17. In the light of the above, the ratio laid down in the judgment of the learned Single Judge of this Court, in the case of Shamrao Abaji Jadhav v. Smt. Chaturbai (supra), as sought to be relied by the learned Counsel appearing for the Petitioners, is not applicable to the facts of the present case. In the said judgment, in paragraph 6, the finding recorded shows that the claim in suit was of Rs. 210/- and the tenant had already deposited amount of Rs. 232/- long back in two standard rent proceedings. This Court has, therefore, found that there was no question of the tenant being in any arrears as such of rent either on the date of notice or on the date of the suit. This finding in paragraph 6 clearly shows that the said judgment has no application to the facts of the present case.

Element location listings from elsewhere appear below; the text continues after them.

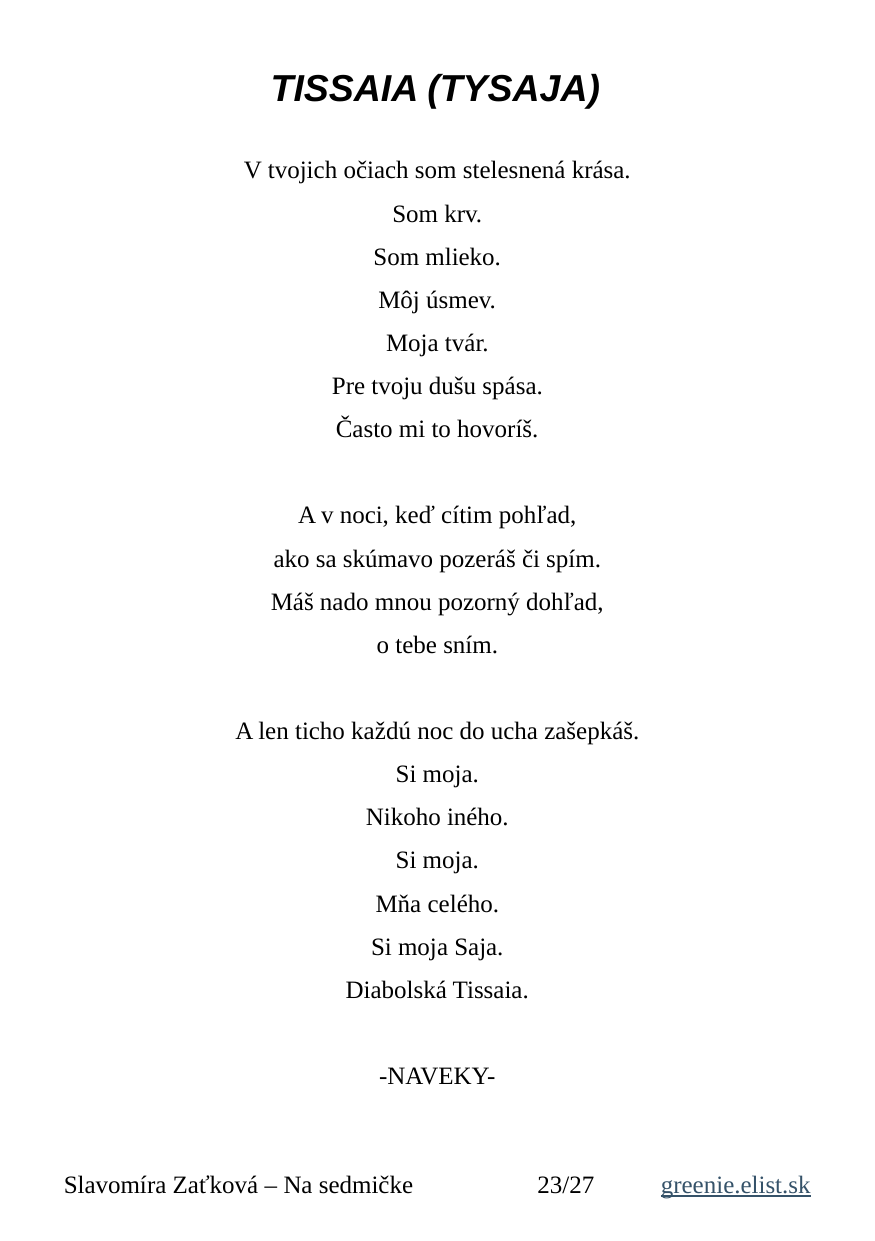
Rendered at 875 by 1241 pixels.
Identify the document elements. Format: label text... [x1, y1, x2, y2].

subtitle TISSAIA (TYSAJA) [41, 66, 833, 109]
text Máš nado mnou pozorný dohľad, o tebe sním. A len ticho každú noc do ucha zašepkáš. [41, 587, 833, 745]
text ako sa skúmavo pozeráš či spím. [41, 544, 833, 572]
text Diabolská Tissaia. [41, 975, 833, 1004]
text Často mi to hovoríš. A v noci, keď cítim pohľad, [41, 414, 833, 529]
text Si moja. Nikoho iného. Si moja. Mňa celého. Si moja Saja. [41, 759, 833, 961]
text V tvojich očiach som stelesnená krása. Som krv. Som mlieko. Môj úsmev. Moja tvár. Pre tvoju dušu spása. [41, 156, 833, 400]
text -NAVEKY- [41, 1061, 833, 1090]
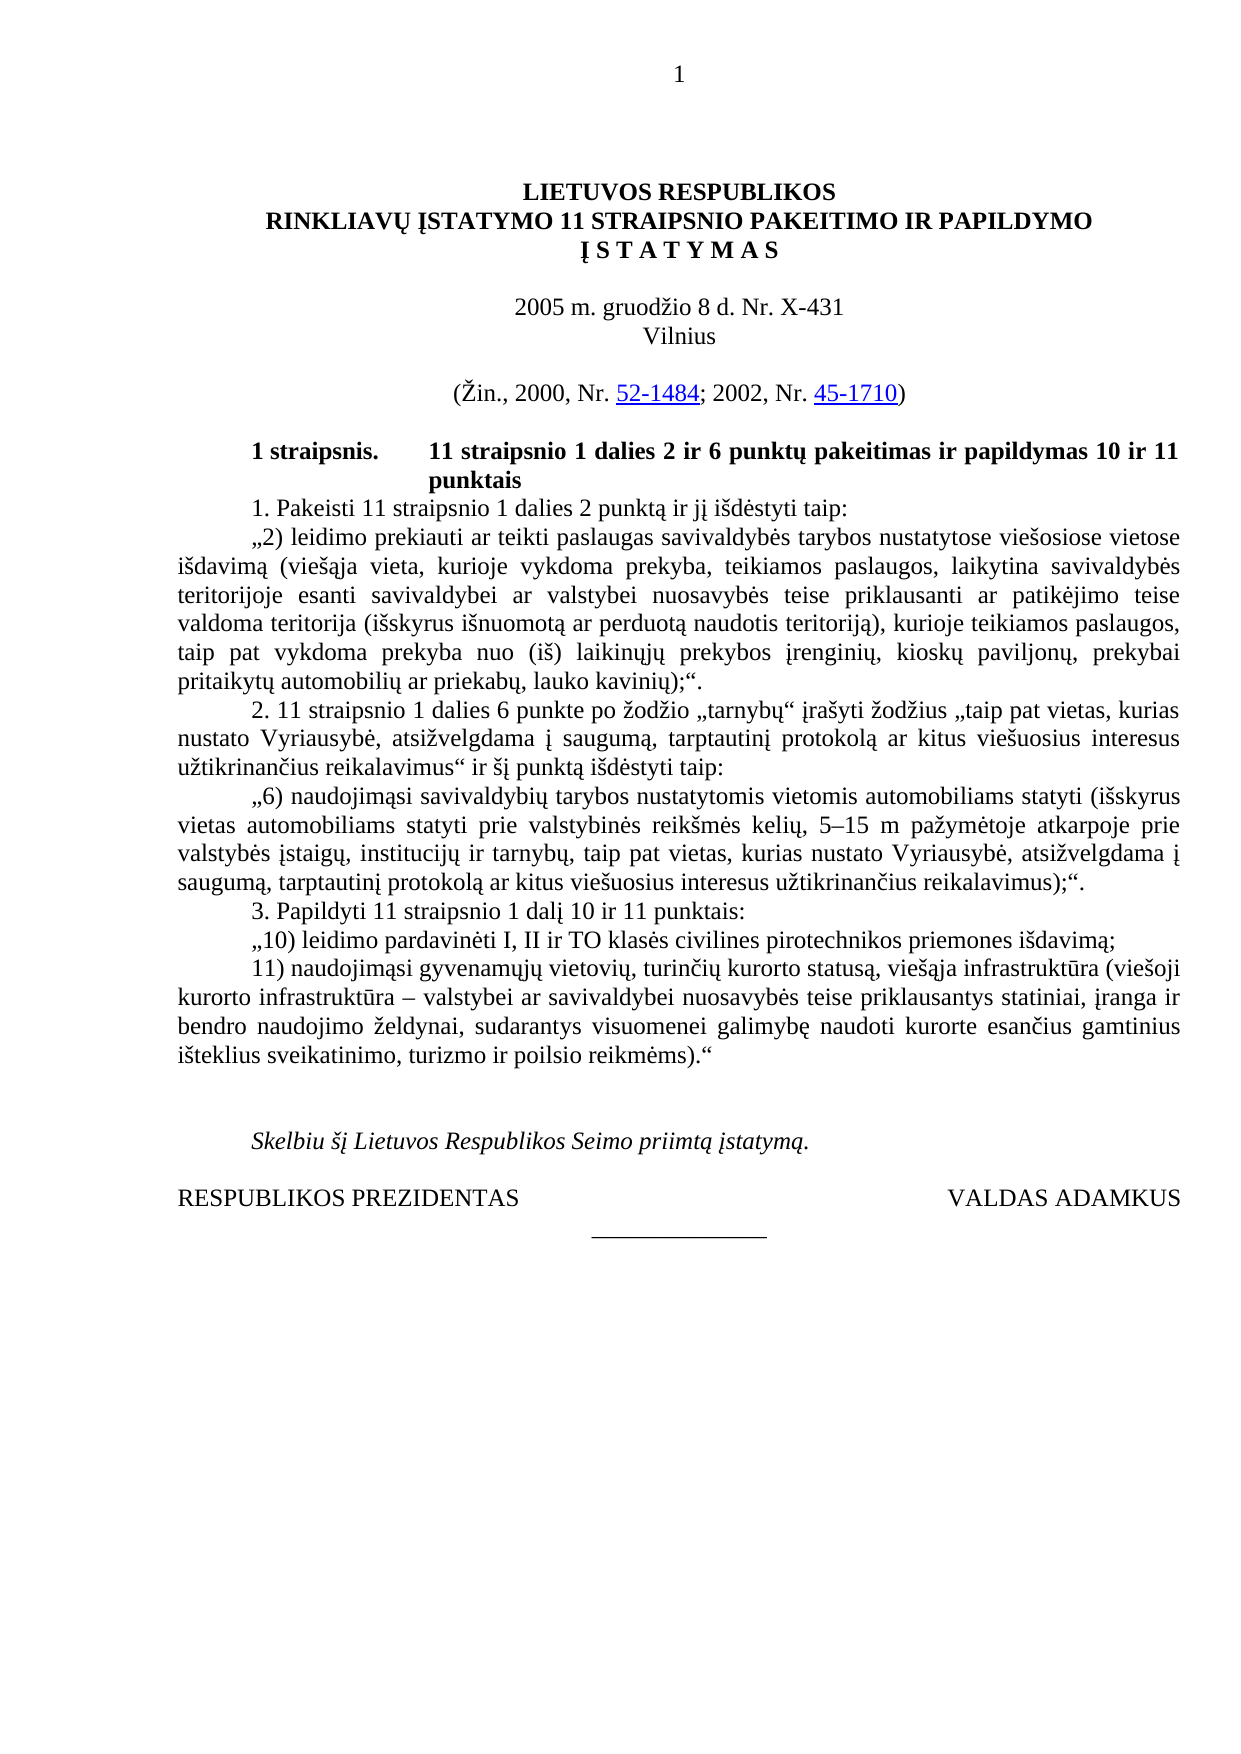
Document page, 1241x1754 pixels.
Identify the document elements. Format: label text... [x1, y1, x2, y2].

text 3. Papildyti 11 straipsnio 1 dalį 10 ir 11 punktais: [177, 896, 1181, 925]
text LIETUVOS RESPUBLIKOS [177, 177, 1181, 206]
text Vilnius [177, 321, 1181, 350]
text Skelbiu šį Lietuvos Respublikos Seimo priimtą įstatymą. [177, 1126, 1181, 1155]
text 2. 11 straipsnio 1 dalies 6 punkte po žodžio „tarnybų“ įrašyti žodžius „taip pat vietas, kurias nustato Vyriausybė, atsižvelgdama į saugumą, tarptautinį protokolą ar kitus viešuosius interesus užtikrinančius reikalavimus“ ir šį punktą išdėstyti taip: [177, 695, 1181, 781]
text RESPUBLIKOS PREZIDENTAS VALDAS ADAMKUS [177, 1183, 1181, 1212]
text „2) leidimo prekiauti ar teikti paslaugas savivaldybės tarybos nustatytose viešosiose vietose išdavimą (viešąja vieta, kurioje vykdoma prekyba, teikiamos paslaugos, laikytina savivaldybės teritorijoje esanti savivaldybei ar valstybei nuosavybės teise priklausanti ar patikėjimo teise valdoma teritorija (išskyrus išnuomotą ar perduotą naudotis teritoriją), kurioje teikiamos paslaugos, taip pat vykdoma prekyba nuo (iš) laikinųjų prekybos įrenginių, kioskų paviljonų, prekybai pritaikytų automobilių ar priekabų, lauko kavinių);“. [177, 522, 1181, 695]
text 11) naudojimąsi gyvenamųjų vietovių, turinčių kurorto statusą, viešąja infrastruktūra (viešoji kurorto infrastruktūra – valstybei ar savivaldybei nuosavybės teise priklausantys statiniai, įranga ir bendro naudojimo želdynai, sudarantys visuomenei galimybę naudoti kurorte esančius gamtinius išteklius sveikatinimo, turizmo ir poilsio reikmėms).“ [177, 953, 1181, 1068]
text Į S T A T Y M A S [177, 235, 1181, 263]
text 2005 m. gruodžio 8 d. Nr. X-431 [177, 292, 1181, 321]
text „6) naudojimąsi savivaldybių tarybos nustatytomis vietomis automobiliams statyti (išskyrus vietas automobiliams statyti prie valstybinės reikšmės kelių, 5–15 m pažymėtoje atkarpoje prie valstybės įstaigų, institucijų ir tarnybų, taip pat vietas, kurias nustato Vyriausybė, atsižvelgdama į saugumą, tarptautinį protokolą ar kitus viešuosius interesus užtikrinančius reikalavimus);“. [177, 781, 1181, 896]
text 1. Pakeisti 11 straipsnio 1 dalies 2 punktą ir jį išdėstyti taip: [177, 493, 1181, 522]
text 1 straipsnis. 11 straipsnio 1 dalies 2 ir 6 punktų pakeitimas ir papildymas 10 ir 11 punktais [251, 436, 1181, 493]
text ______________ [177, 1212, 1181, 1241]
text (Žin., 2000, Nr. 52-1484; 2002, Nr. 45-1710) [177, 378, 1181, 407]
text „10) leidimo pardavinėti I, II ir TO klasės civilines pirotechnikos priemones išdavimą; [177, 925, 1181, 953]
text RINKLIAVŲ ĮSTATYMO 11 STRAIPSNIO PAKEITIMO IR PAPILDYMO [177, 206, 1181, 235]
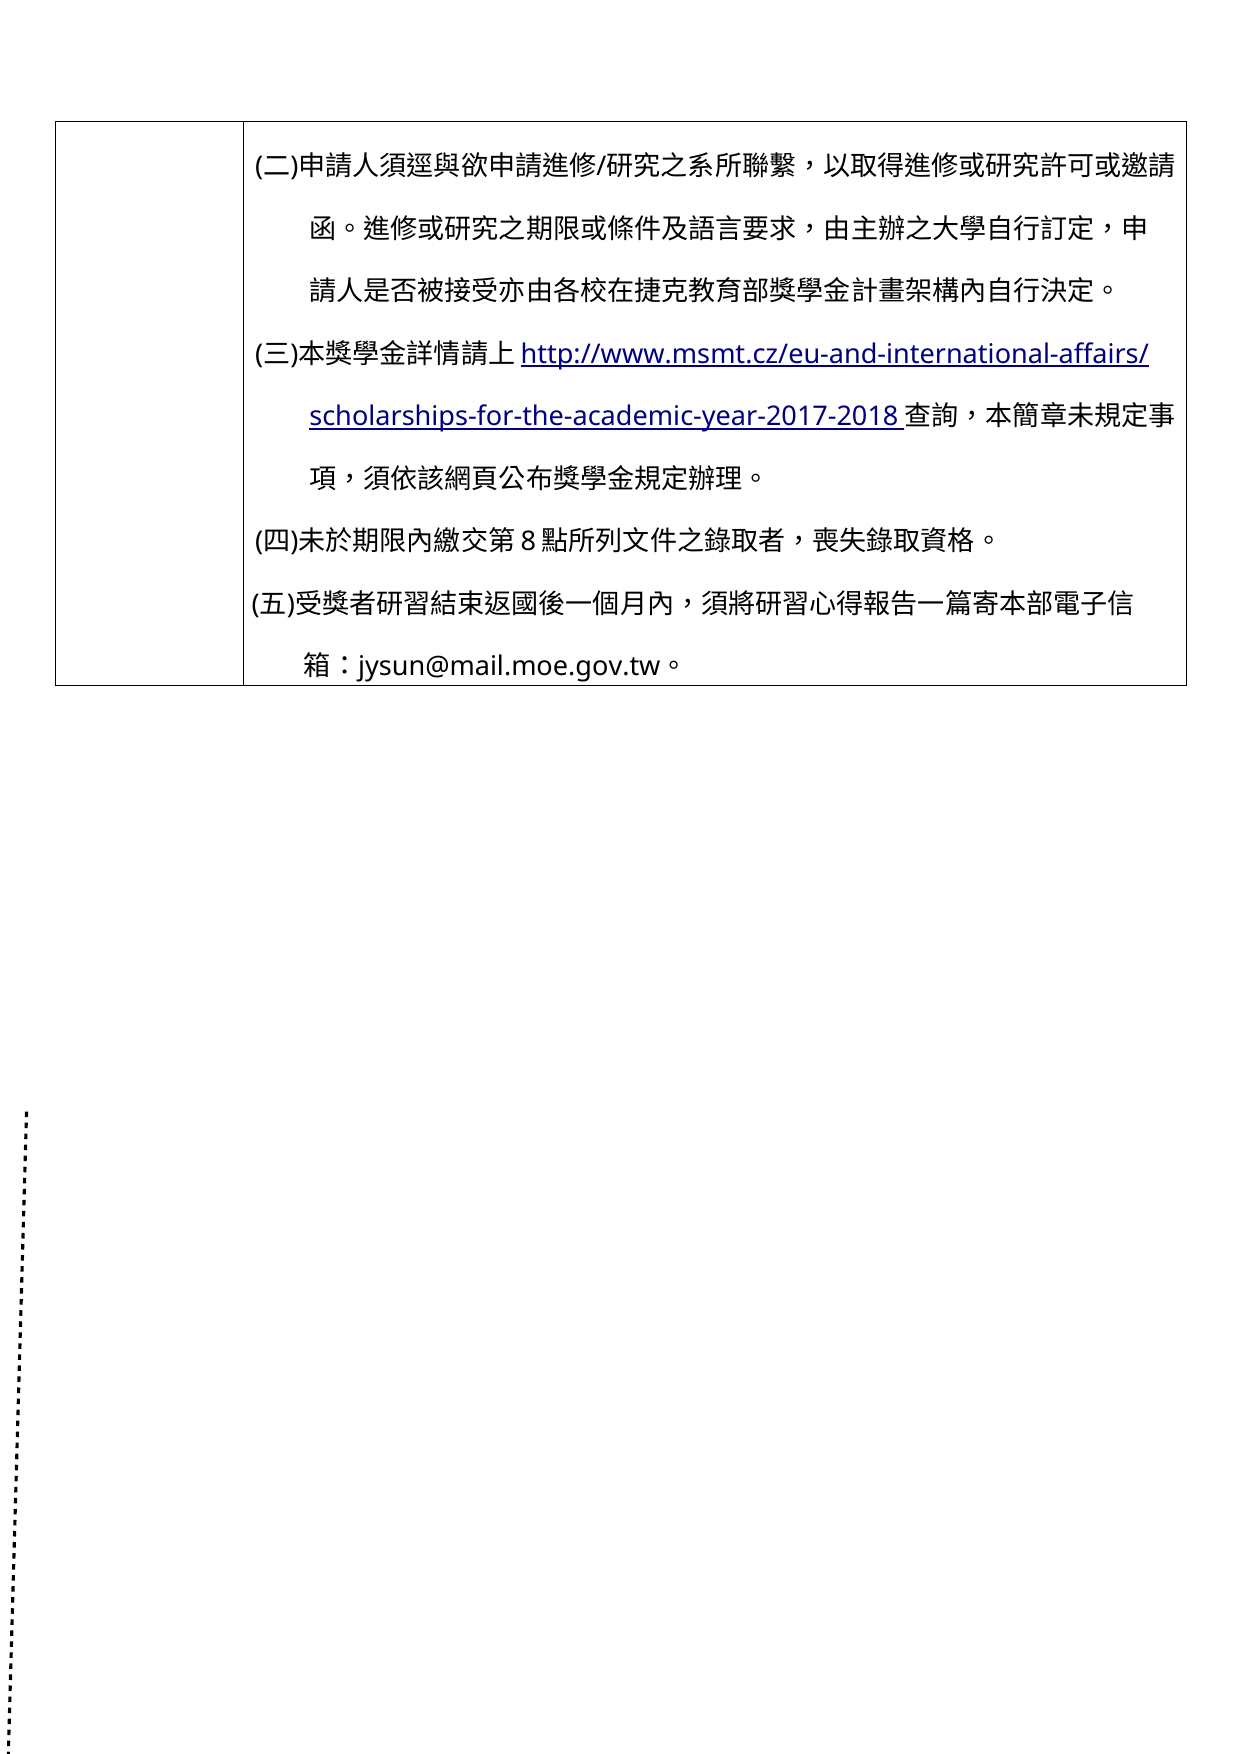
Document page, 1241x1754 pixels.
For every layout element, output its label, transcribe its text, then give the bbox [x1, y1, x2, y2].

table_cell (二)申請人須逕與欲申請進修/研究之系所聯繫，以取得進修或研究許可或邀請函。進修或研究之期限或條件及語言要求，由主辦之大學自行訂定，申請人是否被接受亦由各校在捷克教育部獎學金計畫架構內自行決定。 (三)本獎學金詳情請上http://www.msmt.cz/eu-and-international-affairs/scholarships-for-the-academic-year-2017-2018查詢，本簡章未規定事項，須依該網頁公布獎學金規定辦理。 (四)未於期限內繳交第8點所列文件之錄取者，喪失錄取資格。 (五)受獎者研習結束返國後一個月內，須將研習心得報告一篇寄本部電子信箱：jysun@mail.moe.gov.tw。 [244, 122, 1186, 684]
table_cell [56, 122, 243, 684]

18. In this view of the matter, I do not find any perversity with the concurrent findings recorded by the courts below. No case is made out for interference in exercise of jurisdiction of this Court under Article 227 of the Constitution of India.
19. In the result, Petition is dismissed. Rule is discharged. Needless to mention, that the ad interim relief, granted earlier, stands vacated. In the circumstances of the case, there shall be no order as to costs.